| Task objective |
Starting at the line that contains "(556, 248) = (622, 298): radio", transcribe every remaining line of the data below exactly, and omit all pictures.

--- Listed entries Enclosed Below ---

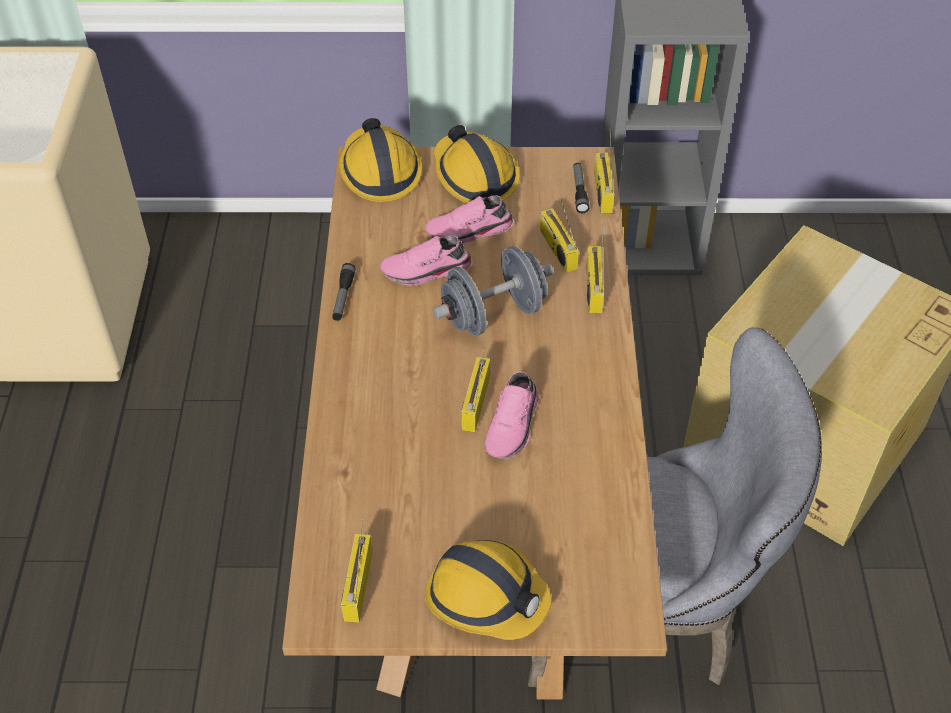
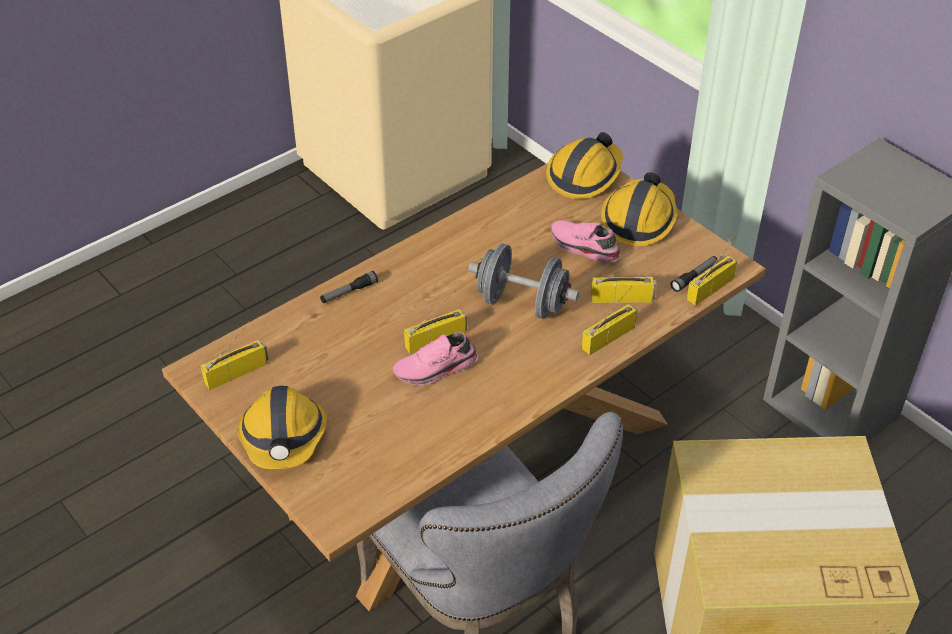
camera: 50 degrees right, 5 degrees down
(343, 297) = (454, 227): flashlight -> flashlight (349, 292)
(426, 272) = (521, 250): pink shoe -> none
(556, 248) = (622, 298): radio -> radio turned 60 degrees clockwise

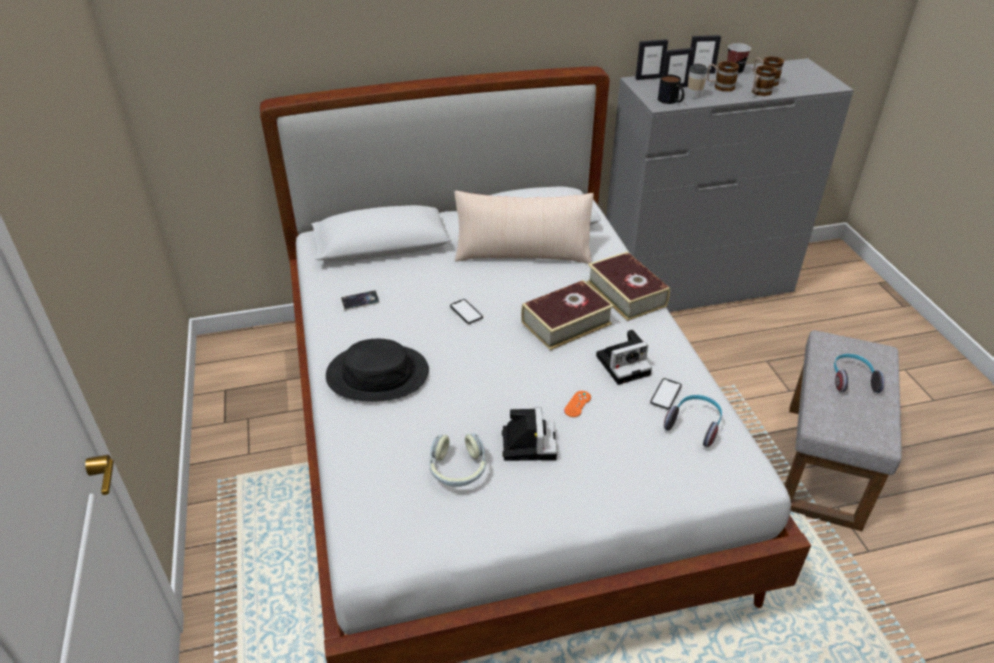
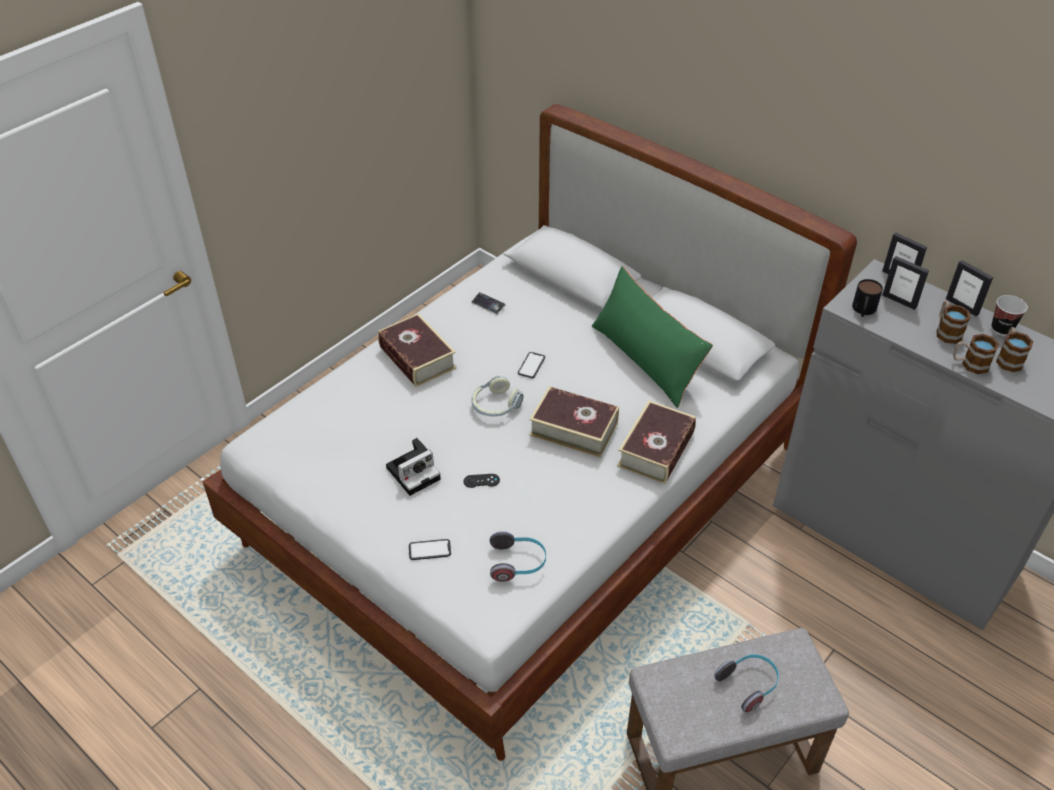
camera: 55 degrees right, 5 degrees up
(377, 374) = (417, 357): black hat -> book
(458, 469) = (355, 446): headphones -> headphones (495, 405)
(522, 253) = (646, 359): beige pillow -> green pillow
(577, 404) = (481, 481): orange game controller -> black game controller
(624, 364) = (555, 488): camera -> none
(665, 394) = (540, 530): phone -> phone (429, 550)
(694, 95) = (899, 321): cup -> none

--- End of Enclosed Listed entries ---

| Output of the exercise |
(556, 248) = (622, 298): radio -> radio turned 60 degrees clockwise

camera: 55 degrees right, 5 degrees up
(377, 374) = (417, 357): black hat -> book
(458, 469) = (355, 446): headphones -> headphones (495, 405)
(522, 253) = (646, 359): beige pillow -> green pillow
(577, 404) = (481, 481): orange game controller -> black game controller
(624, 364) = (555, 488): camera -> none
(665, 394) = (540, 530): phone -> phone (429, 550)
(694, 95) = (899, 321): cup -> none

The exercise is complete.